Come si fa a considerarsi soddisfatti di una magistratura che paralizza tra i 4 e i 5 milioni di procedimenti impiegando anni, anzi decenni per la loro definizione?
Come si fa a stimare una magistratura che esprime uomini che saltellano da un talk show all’altro, da un convegno all’altro, da una consulenza all’altra, da una commissione di collaudo all’altra, piuttosto che studiare i casi a loro assegnati?

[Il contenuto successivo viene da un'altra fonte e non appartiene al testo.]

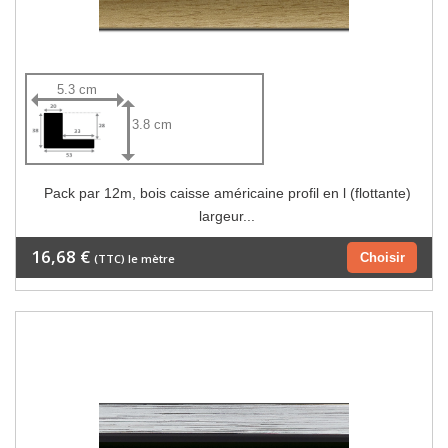
5.3 cm
3.8 cm
Pack par 12m, bois caisse américaine profil en l (flottante)
largeur...
16,68 €
Choisir
(TTC) le mètre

Nulla accade per caso, però! Infatti, proprio i magistrati sanno per primi che la loro è diventata una posizione difficile da difendere restando protetti dalla propria trincea. Ecco perché, già da tempo, hanno deciso di saltare la barricata e di passare dal terzo al primo e al secondo potere, entrando direttamente in Parlamento!
Le “toghe” fanno il loro gioco con sempre maggiore spregiudicatezza, con tutele dirette e trasversali note e del tutto intollerabili!
Chi non riesce a fare il proprio è invece la politica: incapace di rigenerarsi, incapace di reagire, incapace di interpretare con competenza le istanze popolari, incapace di tutelare lo spirito costituzionale della piena separazione dei poteri.
Ma la politica non è certo un ectoplasma dalle origini indefinite: essa, sia pure con le nefandezze della vigente riforma elettorale, è espressione del popolo.
Il popolo, però, crede che l’unico modo che gli sia rimasto per far valere la sua voce non sia cantare ma tacere, con ciò aumentando il potenziale sonoro di chi si gioverà del non voto!
È difficile la fase che stiamo attraversando, ma lo sarà ancora di più se il corpo elettorale diventerà sempre più rachitico e afono. Lo sarà di più se la malagiustizia sarà l’unica giustizia possibile e se la burocrazia, approfittando della proditoria ignoranza dei politici mal selezionati, piuttosto che al Paese guarderà a se stessa.